La cour d’appel de Paris par un arrêt du 20 mai 2020 l’a débouté de sa demande en dommages-intérêts au titre du non-respect de l'obligation de sécurité.

Le salarié a formé un pourvoi, faisant valoir que :

- l'inobservation des dispositions légales ou conventionnelles dont le respect est de nature à assurer la protection de la sécurité et de la santé du salarié soumis au régime du forfait en jours constitue un manquement de l'employeur à l'obligation de sécurité.

- en l'espèce, la cour d'appel a constaté que l'employeur n'avait pas respecté les conditions légales de mise en oeuvre de la convention de forfait-jours et, en conséquence, l'a déclarée nulle, ce dont elle aurait dû déduire que l'employeur avait manqué à son obligation de sécurité ; qu'en statuant comme elle l'a fait, la cour a violé l'article L. 4121-1 du code du travail.

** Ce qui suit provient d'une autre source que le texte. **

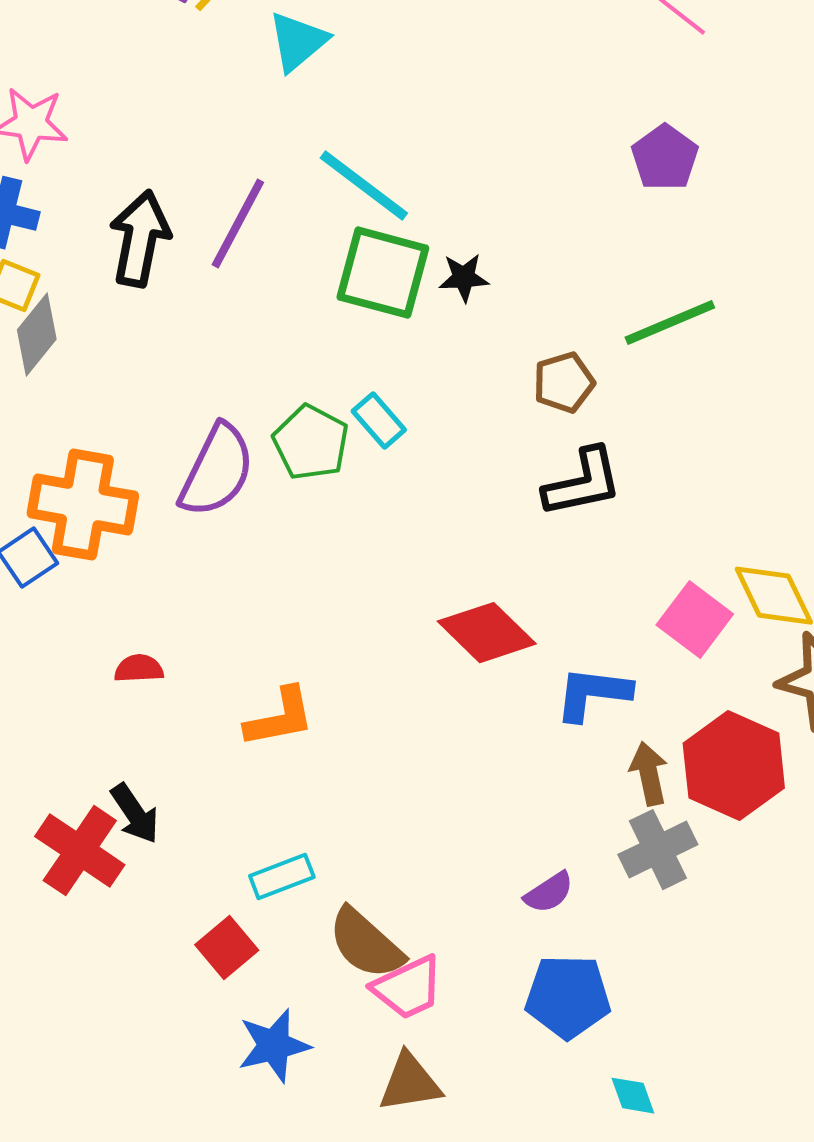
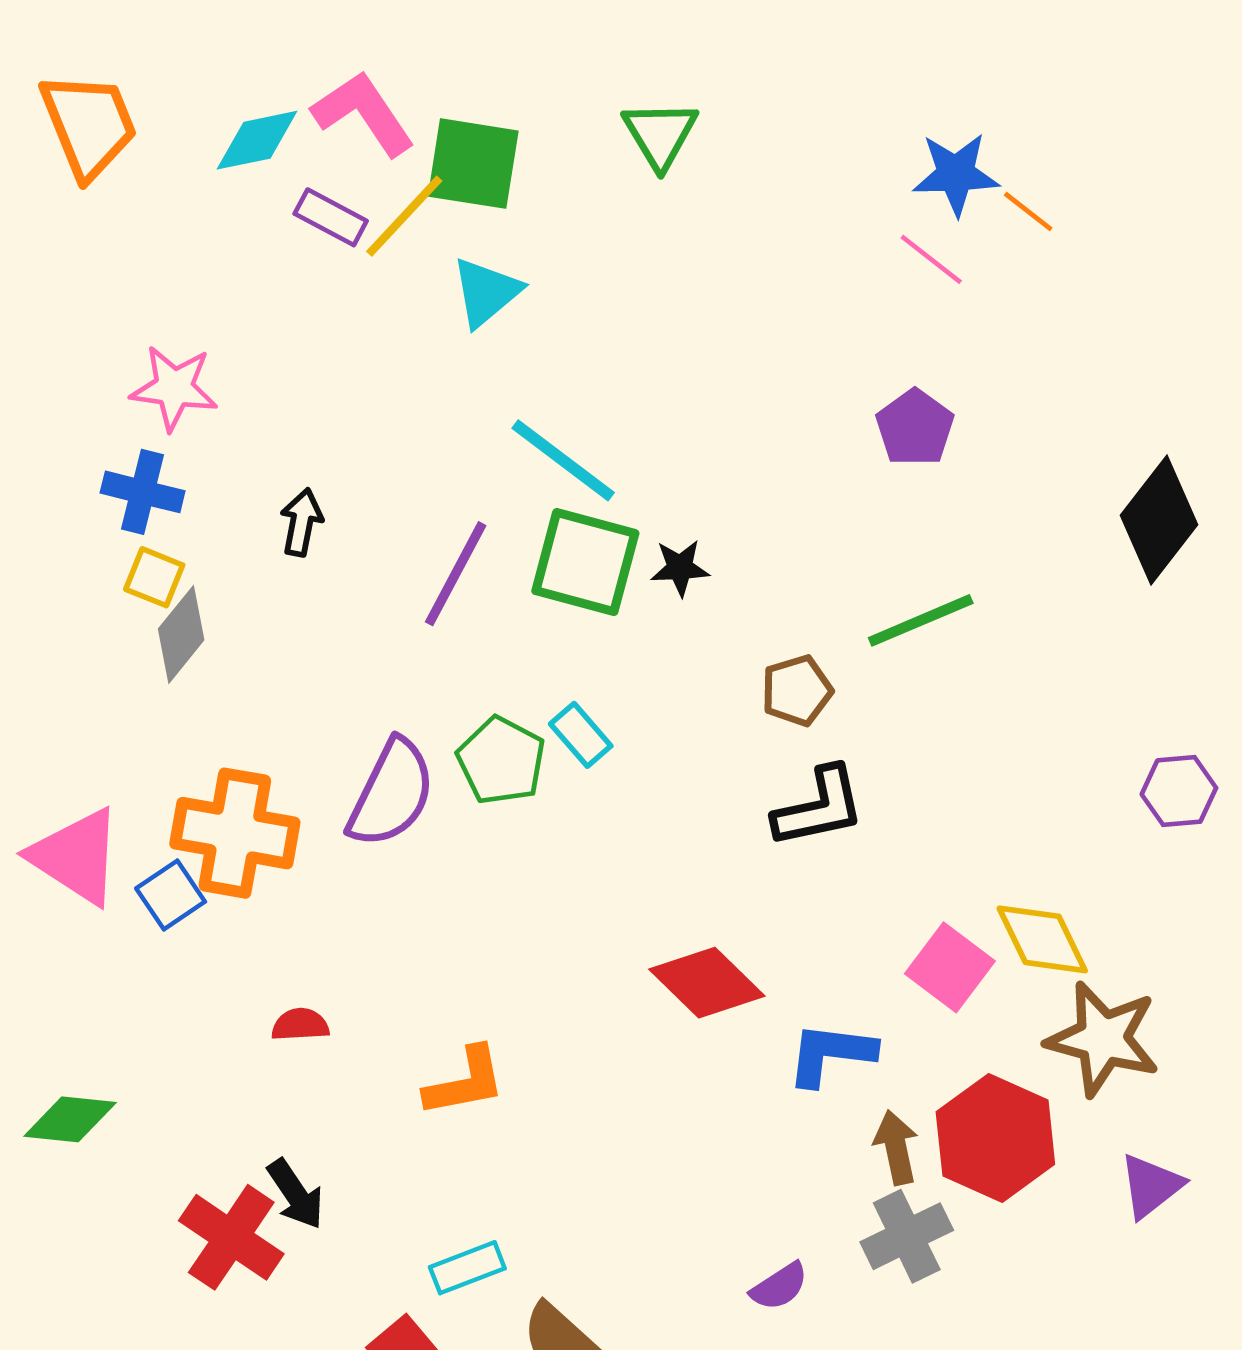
purple line: (238, 224) -> (456, 574), moved
black arrow: (140, 239) -> (301, 522), size x0.6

La position de la Cour de cassation

Il résulte des dispositions de l'article L. 4121-1 du Code du travail que l'employeur, tenu d'une obligation de sécurité envers les salariés, doit prendre les mesures nécessaires pour assurer la sécurité et protéger la santé physique et mentale des travailleurs.

Il ne méconnaît pas cette obligation légale s'il justifie avoir pris toutes les mesures prévues par les articles L. 4121-1 et L. 4121-2 du code du travail.

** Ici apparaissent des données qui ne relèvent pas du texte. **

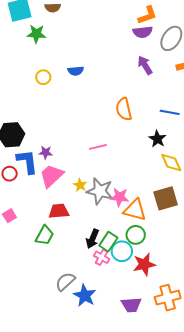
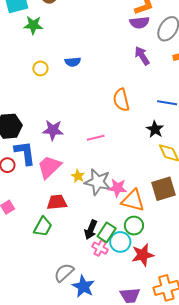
purple star: (46, 152) -> (53, 130), moved, size x1.5

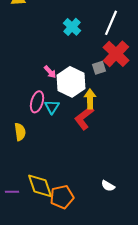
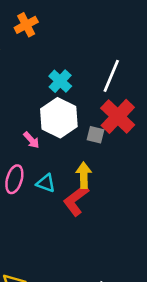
gray square: (99, 68) -> (95, 135), turned 32
white hexagon: (71, 82) -> (59, 118), moved
cyan triangle: (52, 107) -> (46, 183), moved, turned -42

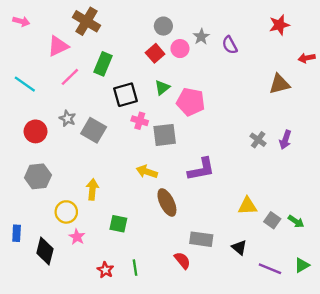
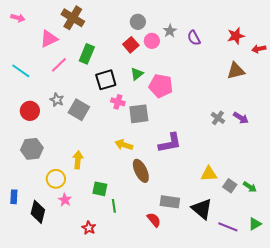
red star: (279, 25) -> (236, 36), moved
purple arrow: (285, 140) -> (241, 118), turned -77
black triangle: (239, 247) -> (202, 209), size x1.6
green line: (135, 268) -> (114, 206), moved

La Haute Cour relève que pour débouter le salarié de sa demande en dommages-intérêts au titre du non-respect de l'obligation de sécurité , l'arrêt relève que les alertes sur la dégradation de l'état de santé du salarié ne sont apparues qu'à partir de juin 2013, les précédents messages adressés à la hiérarchie étant restés centrés sur des demandes de promotion non satisfaites, le salarié exprimant explicitement son attachement à la société et à la mission qui était la sienne.

L'arrêt constate qu'à partir d'août 2013, le salarié fait expressément référence dans ses courriels à une souffrance psychologique dont l'employeur s'est emparé en alertant le médecin du travail sur la gravité de la situation, ce qui contredit l'allégation du salarié selon laquelle la société n'a pas apporté de réponse à une situation de souffrance avérée.

L'arrêt critiqué retient enfin que l'ensemble des éléments soumis met en évidence un comportement de l'employeur conforme à son obligation de sécurité.

Cette analyse n’est pas partagée par la Cour de cassation qui considère que l’employeur qui n’a pas respecté les règles relatives au contrôle de la charge de travail du salarié en forfait-jours, manque à son obligation de sécurité.

«  En statuant ainsi, alors qu'elle avait constaté que l'employeur ne justifiait pas avoir pris les dispositions nécessaires de nature à garantir que l'amplitude et la charge de travail du salarié restaient raisonnables et assuraient une bonne répartition dans le temps du travail et donc à assurer la protection de la sécurité et de la santé du salarié, ce dont il résultait que l'employeur avait manqué à son obligation de sécurité, la cour d'appel, à qui il appartenait de vérifier si un préjudice en avait résulté, a violé le texte susvisé."

La Cour casse l’arrêt de la cour d’appel de Paris principalement en ce qu'il déboute le salarié de sa demande de dommages-intérêts au titre du non-respect de l'obligation de sécurité.

Elle remet l'affaire et les parties dans l'état où elles se trouvaient avant cet arrêt et les renvoie devant la cour d'appel de Paris autrement composée.

Conclusion

Le juge doit retenir le manquement de l'employeur à son obligation de sécurité, dès lors que ce dernier ne justifie pas avoir pris les dispositions nécessaires de nature à garantir que :

- l'amplitude et la charge de travail du salarié restaient raisonnables et,

- assuraient une bonne répartition dans le temps du travail

et donc à assurer la protection et la santé du salarié.

Lorsque l'employeur a manqué à son obligation de sécurité, il appartient au juge de vérifier si un préjudice en a résulté.

Si tel est le cas, le salarié pourra solliciter une indemnisation au titre du préjudice subi dont il devra établir tant la réalité que l’étendue.